Quality Requirements and Standards
"The Truth, the Whole Truth, and Nothing but the Truth"
As we look at the quality of laboratory medicine, we need a demanding standard for judging the truth. See how some new tests (hs-CRP) and new recommendations (diabetes) fare when they're held up to the "the truth, the whole truth, and nothing but the truth" standard. (Preview)
A Demanding Standard for Quality:
- Clinical quality (usefulness) of a laboratory test
- The truth about hs-CRP
- Analytical quality (reliability) of a laboratory test
- The truth about glucose
- The truth about glycated hemoglobin
- The importance of "nothing but the truth"
An updated version of this essay appears on the Nothing but the Truth about Quality book.
I had an experience recently that gave me a new insight into quality. In studying certain evidence, it became clear that the evidence available, even if true, was not sufficient to know if it represented the truth. I suddenly understood the meaning of telling "the truth, the whole truth, and nothing but the truth".
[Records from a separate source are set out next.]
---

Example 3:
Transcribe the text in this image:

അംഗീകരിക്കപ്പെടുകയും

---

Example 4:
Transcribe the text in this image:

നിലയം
Partial evidence may not be a lie, but it isn't necessarily the truth. To know the truth requires full disclosure of the available evidence (the whole truth), plus recognition of other factors that may confound the truth (nothing but the truth).
American politicians provide a good example of telling only part of the truth. There is always at least one fact to support their statements, but they seldom tell the whole truth and nothing but the truth. In the heat of political campaigns, one might wonder whether there is even one iota of truth (an infinitesimal amount).
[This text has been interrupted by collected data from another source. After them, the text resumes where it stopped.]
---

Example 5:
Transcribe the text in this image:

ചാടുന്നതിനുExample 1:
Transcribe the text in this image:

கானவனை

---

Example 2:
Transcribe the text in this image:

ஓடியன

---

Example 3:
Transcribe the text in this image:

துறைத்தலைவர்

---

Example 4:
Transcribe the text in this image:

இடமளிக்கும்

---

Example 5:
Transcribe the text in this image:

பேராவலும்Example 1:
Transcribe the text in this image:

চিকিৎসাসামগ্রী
As scientists, we think we're objective and never stray from the truth. Do you think our work measures up to the "truth standard?" Here are some examples where the truth standard challenges the quality of laboratory medicine.
In the evening news on January 27, 2003, Dan Rather talked about THE new test for heart disease and the recommendations for widespread use. Of course, this is the high sensitivity C- reactive protein test (hs-CRP) that has been growing and growing in interest through publications of more and more articles in scientific journals. Now the test has made it into main street journalism and will be covered in the "medical moments" discussions on local TV. The February 2003 issue of Medical Laboratory Observer shows an advertisement (Dr. Shuman shown here) and includes a product announcement for a new instrument that "is suited to screening of large patient populations in specific clinical locations." Pretty soon there will be advertisements telling you to "remind your doctor" about the importance of this new test to prevent future cardiac events.
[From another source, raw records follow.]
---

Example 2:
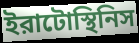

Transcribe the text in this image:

ইরাটোস্থিনিস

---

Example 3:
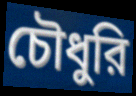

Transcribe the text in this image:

চৌধুরি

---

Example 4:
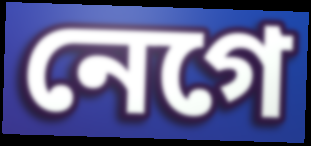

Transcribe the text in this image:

নেগে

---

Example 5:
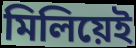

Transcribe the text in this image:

মিলিয়েই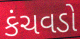
કંચવડો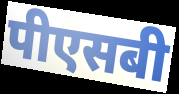
पीएसबी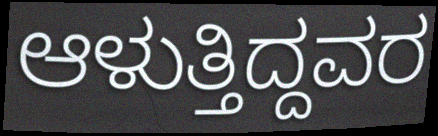
ಆಳುತ್ತಿದ್ದವರ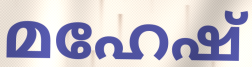
മഹേഷ്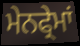
ਮੇਨਫ੍ਰੇਮਾਂ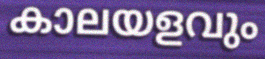
കാലയളവും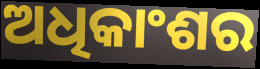
ଅଧିକାଂଶର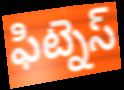
ఫిట్నెస్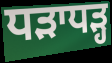
ਧੜਾਧੜ੍ਹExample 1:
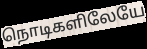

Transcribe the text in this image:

நொடிகளிலேயே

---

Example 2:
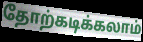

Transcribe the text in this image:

தோற்கடிக்கலாம்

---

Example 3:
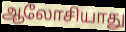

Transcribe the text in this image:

ஆலோசியாது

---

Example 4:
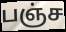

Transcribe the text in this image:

பஞ்ச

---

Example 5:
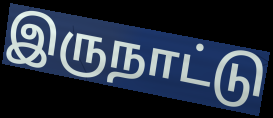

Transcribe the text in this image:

இருநாட்டு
In evaluating a new diagnostic test by the "truth standard", the test should demonstrate the following characteristics:
- First, a relationship to the disease of interest;
- Second, a reliable measurement process that provides correct test results; and
- Third, other factors should not interfere and confound the meaning of the test result.
The first dimension of truth has been demonstrated by epidemiological studies that show a relationship between slight elevations of CRP and a higher risk of future cardiovascular events. A risk assessment algorithm has been developed that makes use of a series of five clinical cutpoints, thereby the name "quintiles of risk".
The second dimension of truth is provided by special high sensitivity assays designed to measure very low concentrations of CRP. These assays are now being marketed and make it possible for routine service laboratories to provide the tests widely throughout the country.
The third dimension of truth is more difficult to assess. First of all, CRP will be elevated in many common infections, therefore the test is by its very nature expected to often provide high results due to any infectious process. That suggests that false positives will be a big problem when the test is used widely for screening individuals. Even if such infections were absent, the classification can be confounded by the biologic variation of the individual patient, as discussed in the January 2003 issue of clinical chemistry [1,2]. I also assert that the test cannot be adequately controlled to meet the demanding analytical requirements of the quintile classification scheme. [See the discussion on this website of Quintiles and Quality.]
By the "truth standard", hs-CRP provides a test that is truly related to the risk of future cardiovascular events, the new high sensitivity measurement systems make it possible to measure it correctly, but the criterion for "nothing but the truth" is not satisfied. The biologic variability of the individual patient can potentially confound the use and interpretation of the test, as well as the analytical variability and the difficulty of quality controlling the test.
Here's a chance to watch the truth unfold and to see if science and scientists are truly objective. Over the course of the next few years, we will learn the truth about the clinical usefulness of hs-CRP measurements on the patient population at large.